Family Law Blog

Domestic Violence Rates Higher in Police Families

Wednesday, January 22, 2014

The rates of domestic violence, murder and suicide are higher among the families of those people who are entrusted with the responsibility of preventing such crimes in the general population. According to an analysis of data by researchers at the University of Utah, the rates of these offences, including domestic violence, were much higher among police families.

According to the researchers, over the past decade, they have been researching murder-suicide trends, and in the course of their research, they have analyzed as many as 730 murder-suicides across the country. In their analysis, the researchers found evidence of something called” suicide contagion,” in which a person who is considering suicide, believes that his family will be devastated by his suicide, and therefore, goes ahead and murders his other family members.

Many of these cases, according to the researchers, have family issues, like entangled or disturbed relationships, at the core of the issue. Usually, there is a spousal estrangement, divorce, separation or evidence or some other family law-related matter that is to be found at the root of such incidents. The researchers say that the number of incidents that their data analysis has thrown up does not even constitute the tip of the iceberg, and that there is much more data to be analyzed from around the country.

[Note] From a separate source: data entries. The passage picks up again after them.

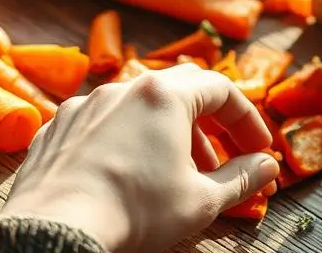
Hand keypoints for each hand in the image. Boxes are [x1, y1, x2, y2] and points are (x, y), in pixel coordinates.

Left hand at [1, 65, 279, 252]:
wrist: (54, 232)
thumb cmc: (134, 212)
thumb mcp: (201, 200)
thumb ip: (242, 179)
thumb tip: (267, 167)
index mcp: (164, 95)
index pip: (222, 90)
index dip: (247, 121)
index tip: (258, 151)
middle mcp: (122, 89)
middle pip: (179, 90)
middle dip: (207, 124)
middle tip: (219, 161)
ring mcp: (83, 106)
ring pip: (136, 107)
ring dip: (164, 133)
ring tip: (172, 174)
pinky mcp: (55, 128)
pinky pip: (99, 125)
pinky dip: (122, 142)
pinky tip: (124, 176)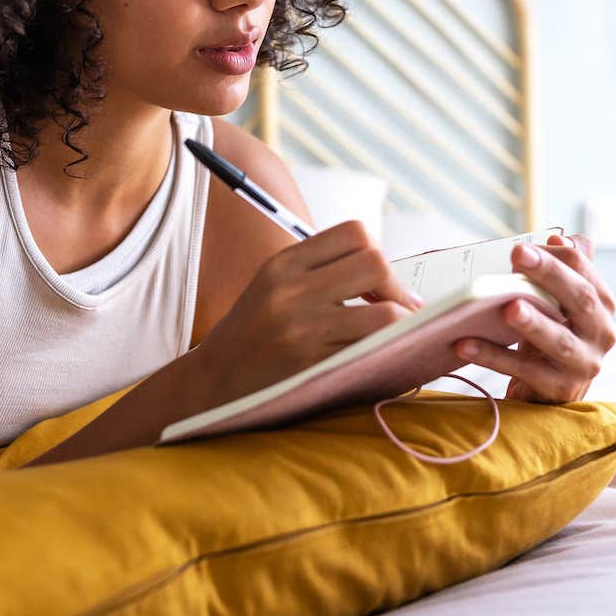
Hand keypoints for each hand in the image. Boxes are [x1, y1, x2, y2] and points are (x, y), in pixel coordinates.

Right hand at [192, 220, 422, 408]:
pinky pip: (373, 352)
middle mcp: (291, 289)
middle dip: (396, 288)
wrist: (212, 383)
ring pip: (386, 313)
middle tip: (399, 311)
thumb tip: (387, 276)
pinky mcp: (312, 366)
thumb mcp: (272, 287)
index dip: (376, 253)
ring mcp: (302, 329)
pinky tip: (386, 359)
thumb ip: (318, 272)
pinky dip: (392, 353)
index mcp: (283, 263)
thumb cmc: (250, 335)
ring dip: (403, 325)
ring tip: (398, 337)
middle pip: (375, 263)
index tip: (378, 283)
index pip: (354, 233)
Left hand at [454, 233, 615, 402]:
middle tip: (517, 254)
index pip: (584, 273)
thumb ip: (563, 270)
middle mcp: (600, 333)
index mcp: (599, 305)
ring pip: (558, 340)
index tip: (522, 246)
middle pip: (580, 299)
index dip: (556, 257)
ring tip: (507, 307)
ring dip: (532, 322)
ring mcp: (582, 364)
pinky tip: (465, 344)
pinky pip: (524, 370)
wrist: (545, 388)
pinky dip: (493, 356)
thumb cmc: (548, 335)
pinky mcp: (558, 389)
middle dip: (549, 274)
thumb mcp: (556, 302)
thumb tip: (559, 237)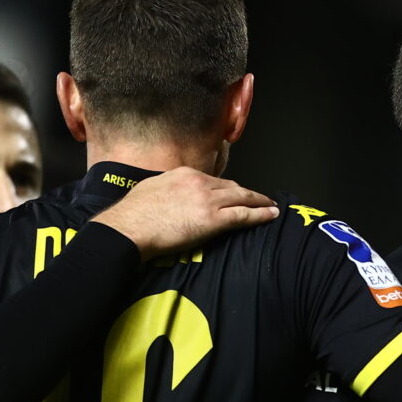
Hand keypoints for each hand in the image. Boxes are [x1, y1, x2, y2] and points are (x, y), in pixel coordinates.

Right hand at [95, 167, 277, 259]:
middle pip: (232, 187)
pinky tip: (271, 215)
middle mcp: (200, 182)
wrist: (129, 227)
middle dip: (248, 193)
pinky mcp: (213, 220)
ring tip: (272, 206)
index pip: (214, 180)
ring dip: (260, 202)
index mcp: (184, 173)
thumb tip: (170, 193)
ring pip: (243, 198)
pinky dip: (261, 214)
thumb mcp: (151, 188)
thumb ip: (168, 187)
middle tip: (260, 198)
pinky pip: (244, 215)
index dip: (227, 189)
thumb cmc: (133, 213)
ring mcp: (208, 200)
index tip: (234, 193)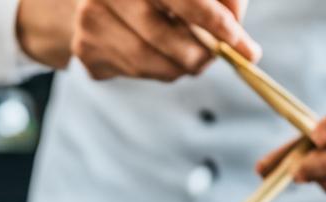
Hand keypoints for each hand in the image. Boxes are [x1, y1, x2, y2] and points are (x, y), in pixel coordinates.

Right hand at [17, 0, 258, 81]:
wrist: (100, 2)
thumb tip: (239, 35)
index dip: (211, 19)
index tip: (237, 39)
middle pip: (161, 34)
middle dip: (198, 53)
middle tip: (216, 57)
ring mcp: (90, 22)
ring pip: (147, 60)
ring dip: (179, 66)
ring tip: (192, 59)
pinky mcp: (86, 51)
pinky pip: (133, 71)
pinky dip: (158, 70)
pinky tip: (162, 57)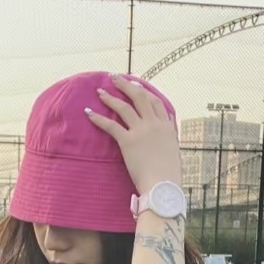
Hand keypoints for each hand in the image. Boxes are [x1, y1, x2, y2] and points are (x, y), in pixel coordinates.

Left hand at [85, 74, 181, 195]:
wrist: (163, 186)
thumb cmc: (169, 175)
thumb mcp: (174, 150)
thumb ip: (170, 135)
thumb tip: (169, 125)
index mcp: (166, 127)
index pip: (155, 102)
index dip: (144, 91)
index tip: (136, 85)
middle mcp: (154, 124)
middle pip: (139, 97)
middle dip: (126, 85)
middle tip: (115, 78)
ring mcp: (141, 131)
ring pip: (124, 107)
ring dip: (111, 97)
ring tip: (99, 91)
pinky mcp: (128, 142)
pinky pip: (111, 126)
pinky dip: (99, 118)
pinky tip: (89, 113)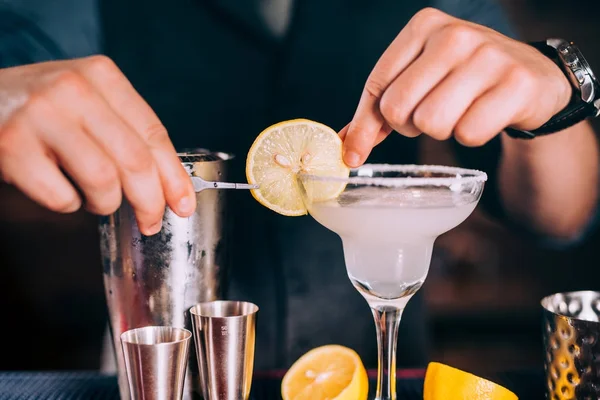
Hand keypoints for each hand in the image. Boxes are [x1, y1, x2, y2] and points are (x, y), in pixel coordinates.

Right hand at [0, 56, 194, 234]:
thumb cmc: (39, 107)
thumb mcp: (85, 100)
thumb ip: (123, 130)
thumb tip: (168, 184)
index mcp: (101, 76)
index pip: (154, 133)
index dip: (174, 176)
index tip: (184, 203)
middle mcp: (74, 89)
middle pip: (135, 161)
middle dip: (150, 202)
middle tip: (150, 222)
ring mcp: (40, 115)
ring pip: (103, 182)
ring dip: (106, 205)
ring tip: (97, 201)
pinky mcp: (11, 146)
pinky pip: (61, 197)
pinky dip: (68, 206)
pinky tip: (62, 192)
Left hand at [341, 8, 572, 166]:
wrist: (532, 76)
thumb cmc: (464, 78)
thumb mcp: (420, 78)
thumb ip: (380, 109)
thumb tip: (346, 145)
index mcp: (424, 26)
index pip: (377, 85)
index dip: (366, 125)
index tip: (354, 153)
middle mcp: (454, 35)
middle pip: (398, 108)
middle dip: (409, 125)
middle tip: (430, 115)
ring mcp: (488, 57)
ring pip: (431, 122)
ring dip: (441, 130)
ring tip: (459, 112)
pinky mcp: (516, 84)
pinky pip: (468, 133)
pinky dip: (471, 135)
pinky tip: (484, 115)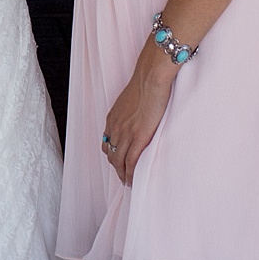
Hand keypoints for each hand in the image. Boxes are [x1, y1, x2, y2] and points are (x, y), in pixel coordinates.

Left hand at [101, 40, 177, 185]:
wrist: (151, 77)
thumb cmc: (145, 83)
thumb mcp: (131, 98)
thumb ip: (130, 109)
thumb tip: (138, 113)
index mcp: (113, 118)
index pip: (108, 142)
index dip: (112, 154)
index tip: (118, 162)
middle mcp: (115, 127)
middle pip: (111, 154)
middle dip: (116, 168)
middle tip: (123, 177)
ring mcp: (126, 133)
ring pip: (119, 161)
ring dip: (122, 174)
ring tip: (128, 182)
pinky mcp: (138, 137)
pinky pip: (131, 161)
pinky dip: (130, 173)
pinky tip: (132, 180)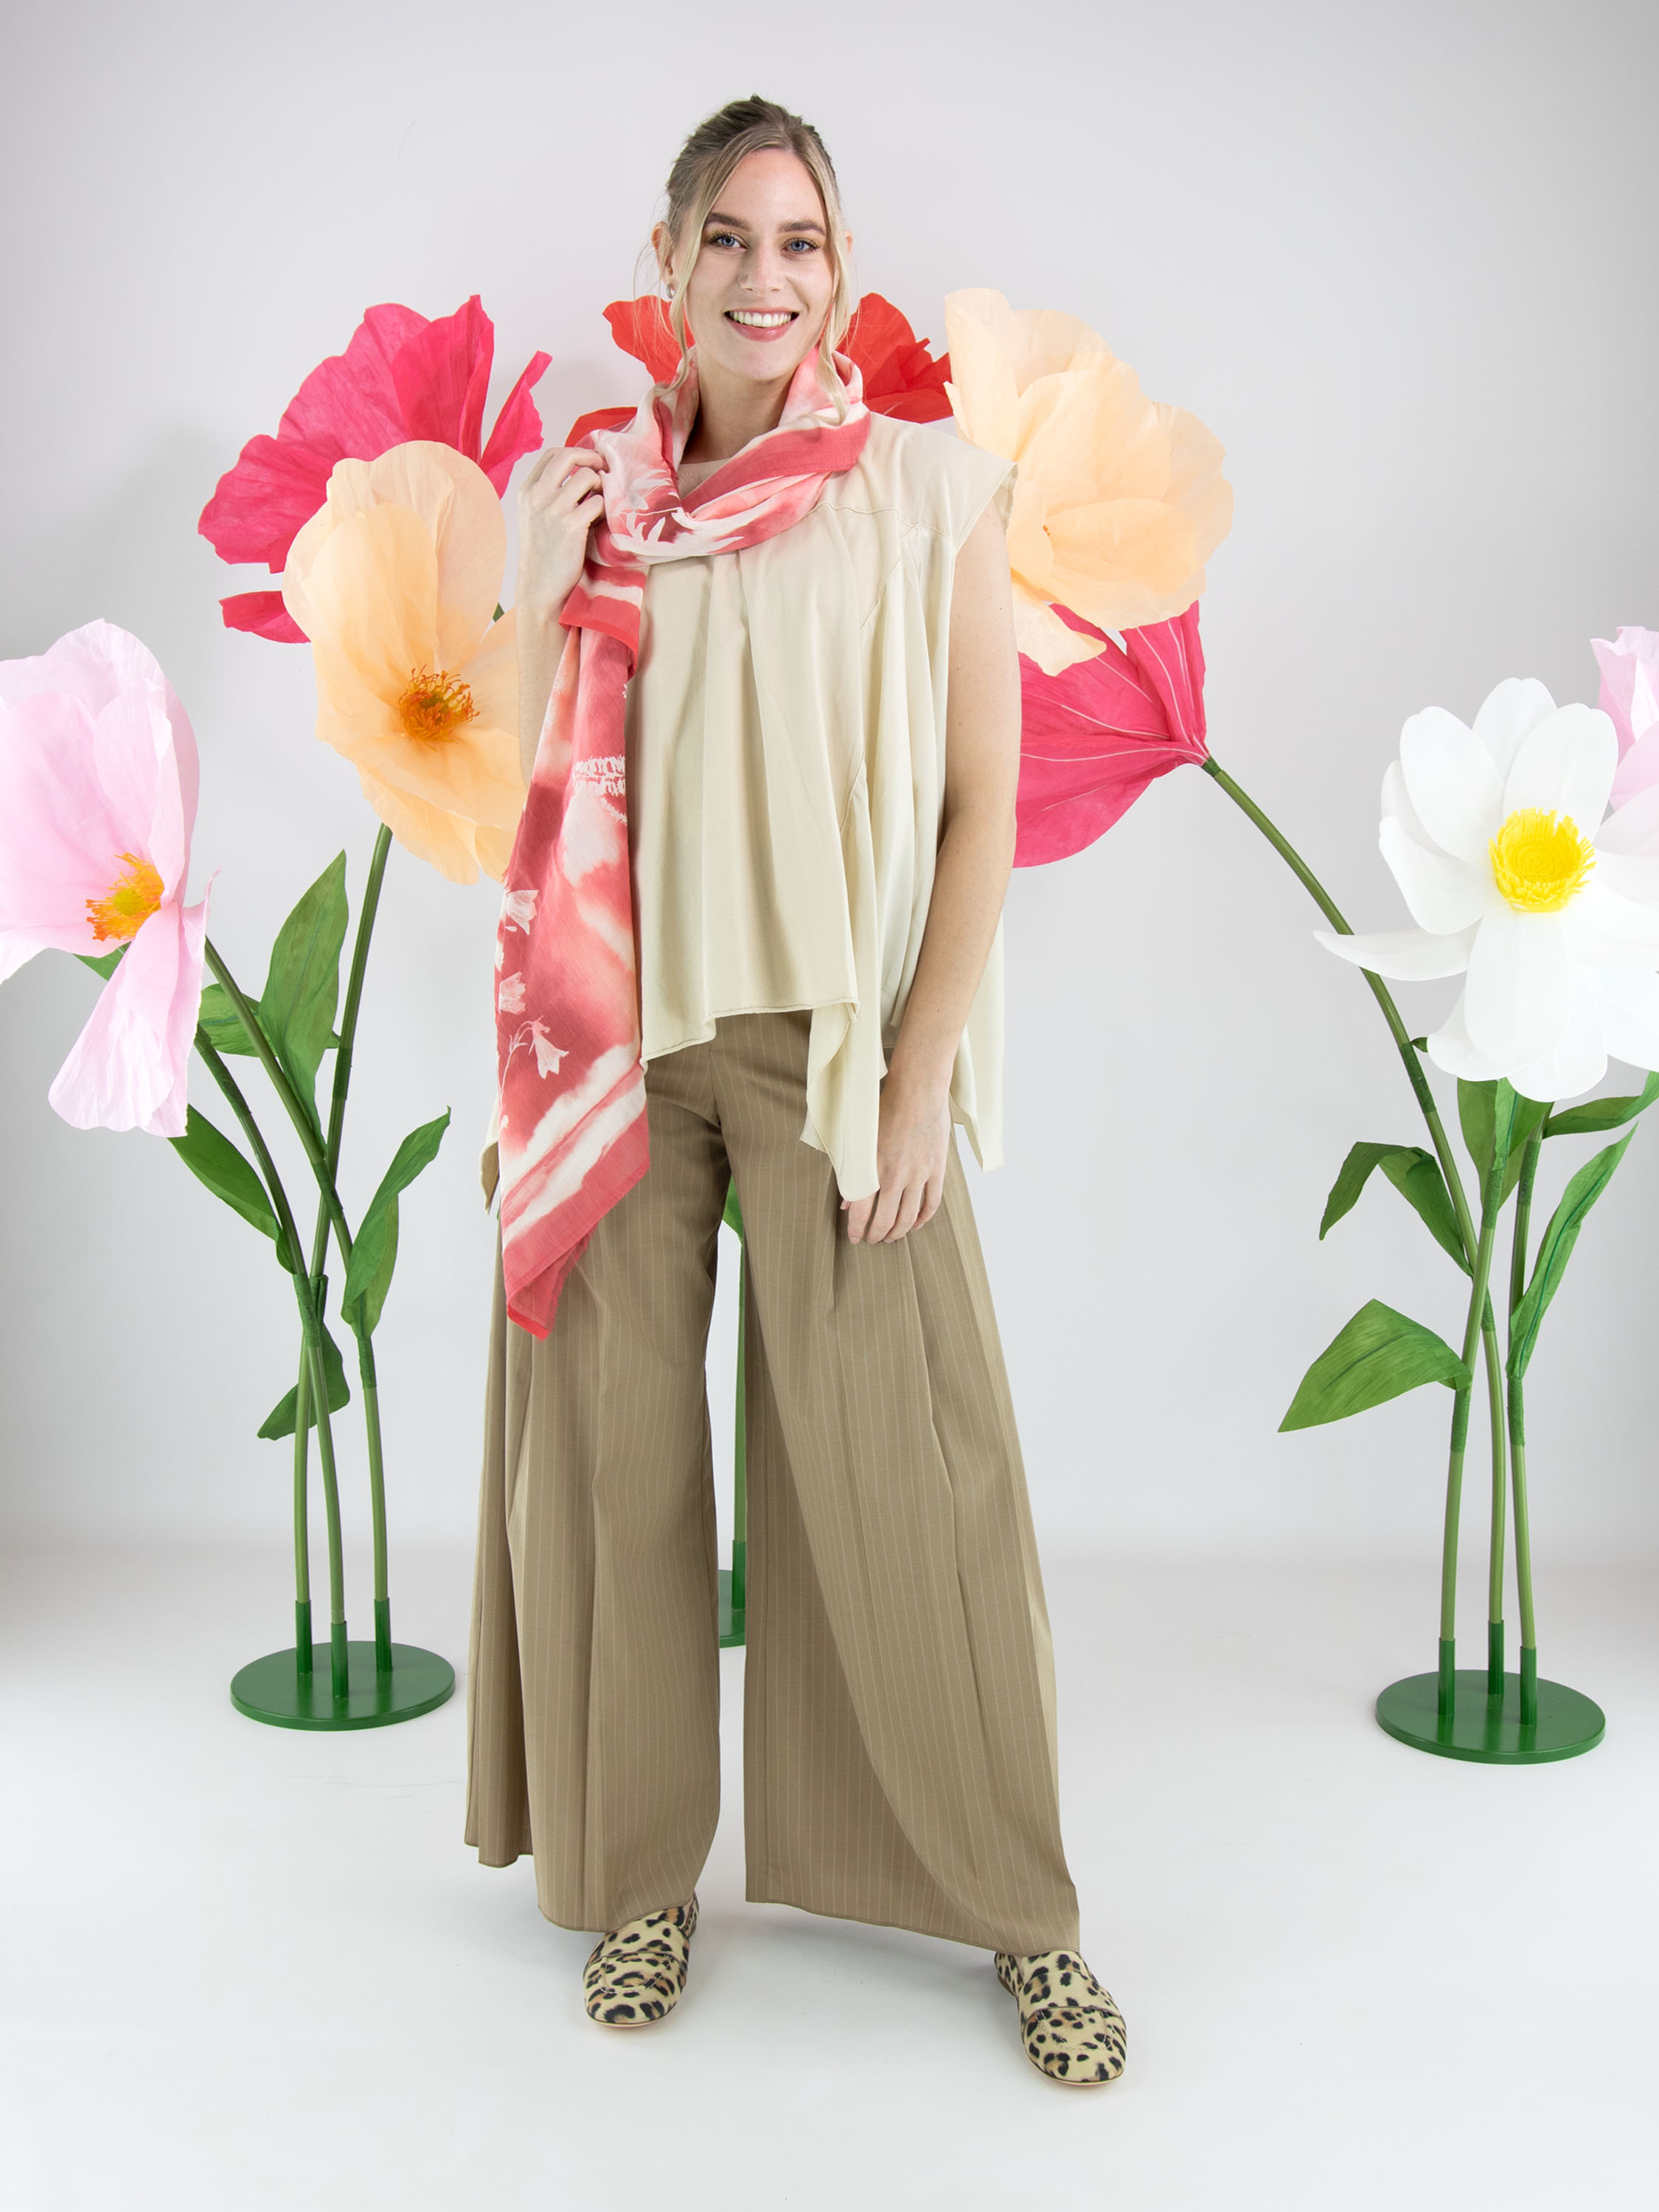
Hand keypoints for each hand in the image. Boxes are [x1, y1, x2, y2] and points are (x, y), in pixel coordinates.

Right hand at [517, 446, 606, 625]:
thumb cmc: (543, 553)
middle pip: (569, 456)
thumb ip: (548, 493)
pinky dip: (605, 509)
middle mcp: (537, 496)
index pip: (552, 454)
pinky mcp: (571, 526)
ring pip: (587, 477)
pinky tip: (601, 520)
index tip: (590, 462)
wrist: (540, 587)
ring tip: (600, 503)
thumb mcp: (534, 517)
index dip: (576, 453)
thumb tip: (579, 472)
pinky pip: (598, 502)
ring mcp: (553, 510)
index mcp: (526, 491)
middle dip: (592, 459)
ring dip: (600, 487)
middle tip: (604, 470)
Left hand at [842, 1074, 951, 1243]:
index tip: (856, 1237)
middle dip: (877, 1235)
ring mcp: (919, 1174)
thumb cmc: (884, 1107)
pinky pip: (932, 1202)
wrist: (918, 1089)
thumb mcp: (860, 1137)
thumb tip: (847, 1201)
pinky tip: (916, 1224)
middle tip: (873, 1239)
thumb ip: (852, 1170)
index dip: (857, 1229)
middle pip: (885, 1219)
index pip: (862, 1211)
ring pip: (909, 1216)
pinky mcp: (937, 1169)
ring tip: (892, 1237)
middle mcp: (896, 1175)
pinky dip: (923, 1218)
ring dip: (899, 1231)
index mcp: (873, 1167)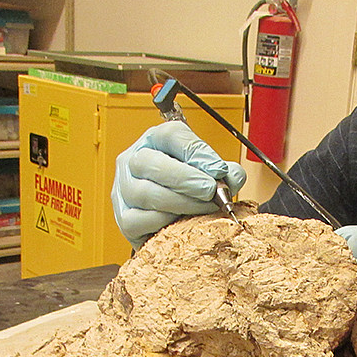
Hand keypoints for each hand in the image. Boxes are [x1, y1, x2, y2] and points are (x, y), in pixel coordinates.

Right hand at [112, 121, 246, 247]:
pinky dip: (164, 222)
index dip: (196, 152)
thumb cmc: (189, 191)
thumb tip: (232, 176)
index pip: (170, 135)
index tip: (218, 169)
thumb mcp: (208, 172)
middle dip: (185, 178)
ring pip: (145, 193)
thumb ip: (225, 172)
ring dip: (181, 202)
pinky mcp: (123, 218)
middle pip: (150, 162)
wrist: (172, 222)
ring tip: (203, 207)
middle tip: (209, 190)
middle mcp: (133, 160)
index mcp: (154, 140)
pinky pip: (138, 220)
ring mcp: (123, 189)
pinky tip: (181, 222)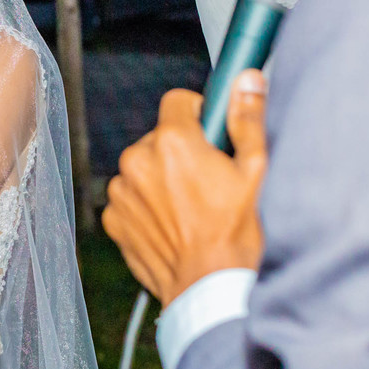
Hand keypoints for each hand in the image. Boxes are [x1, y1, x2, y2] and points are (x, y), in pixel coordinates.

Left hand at [102, 70, 268, 306]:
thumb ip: (247, 119)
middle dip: (181, 150)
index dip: (196, 113)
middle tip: (208, 179)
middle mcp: (138, 160)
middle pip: (160, 137)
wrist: (208, 289)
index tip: (210, 132)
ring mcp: (121, 190)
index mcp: (172, 141)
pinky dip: (146, 204)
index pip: (176, 101)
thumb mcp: (255, 171)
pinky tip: (172, 223)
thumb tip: (247, 80)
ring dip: (161, 178)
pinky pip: (130, 197)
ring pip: (143, 167)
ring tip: (191, 206)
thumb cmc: (237, 233)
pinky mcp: (113, 217)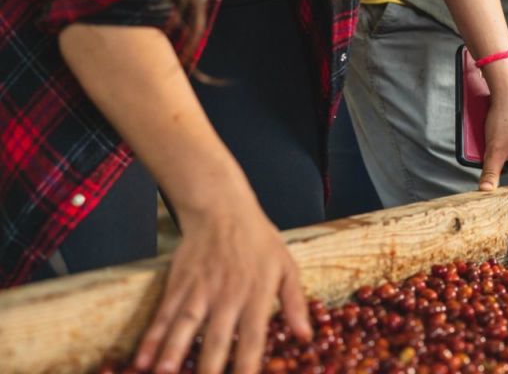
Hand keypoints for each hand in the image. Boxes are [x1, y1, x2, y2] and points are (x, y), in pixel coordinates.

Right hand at [134, 195, 310, 373]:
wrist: (223, 210)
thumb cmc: (260, 241)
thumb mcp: (287, 266)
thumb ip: (295, 303)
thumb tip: (305, 336)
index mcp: (257, 294)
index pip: (253, 336)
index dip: (248, 364)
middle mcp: (228, 295)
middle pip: (218, 337)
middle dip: (210, 367)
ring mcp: (200, 290)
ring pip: (185, 326)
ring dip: (173, 353)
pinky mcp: (179, 284)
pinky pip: (164, 315)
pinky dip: (152, 338)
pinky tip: (142, 360)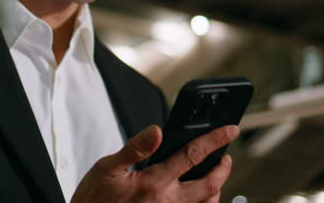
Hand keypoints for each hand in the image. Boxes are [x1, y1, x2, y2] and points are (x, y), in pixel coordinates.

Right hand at [70, 124, 239, 202]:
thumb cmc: (93, 200)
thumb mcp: (106, 168)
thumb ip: (135, 148)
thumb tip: (158, 130)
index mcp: (154, 182)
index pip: (192, 155)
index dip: (214, 140)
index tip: (230, 129)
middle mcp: (167, 202)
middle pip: (210, 184)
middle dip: (223, 168)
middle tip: (226, 156)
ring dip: (217, 189)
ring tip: (214, 175)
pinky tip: (200, 196)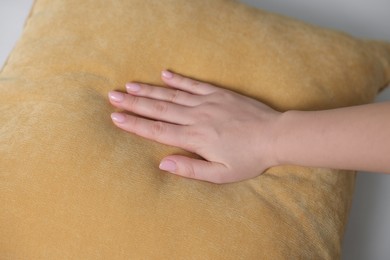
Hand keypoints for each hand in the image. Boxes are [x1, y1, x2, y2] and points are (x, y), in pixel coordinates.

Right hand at [108, 70, 281, 183]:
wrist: (275, 136)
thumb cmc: (249, 158)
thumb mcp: (221, 174)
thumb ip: (191, 169)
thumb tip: (162, 164)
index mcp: (195, 139)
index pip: (158, 130)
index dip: (135, 124)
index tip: (116, 117)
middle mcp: (197, 117)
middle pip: (159, 110)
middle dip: (134, 103)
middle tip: (113, 96)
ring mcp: (207, 102)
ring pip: (172, 95)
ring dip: (149, 90)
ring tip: (129, 86)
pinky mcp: (219, 93)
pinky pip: (194, 84)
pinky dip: (178, 79)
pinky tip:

They plan to continue their studies into such domestic violence and homicide risks in the police force across the country.

The researchers also believe that domestic violence rates are higher in police families, because officers very often do not know who to ask for help with a family-related problem, or believe that asking for help could be misconstrued as a sign of weakness. Society very often expects police officers to be robotic, in control of their emotions all the time and always on duty. People seem to forget that officers are human beings, and could be going through family issues at home that could affect their psychological state of mind.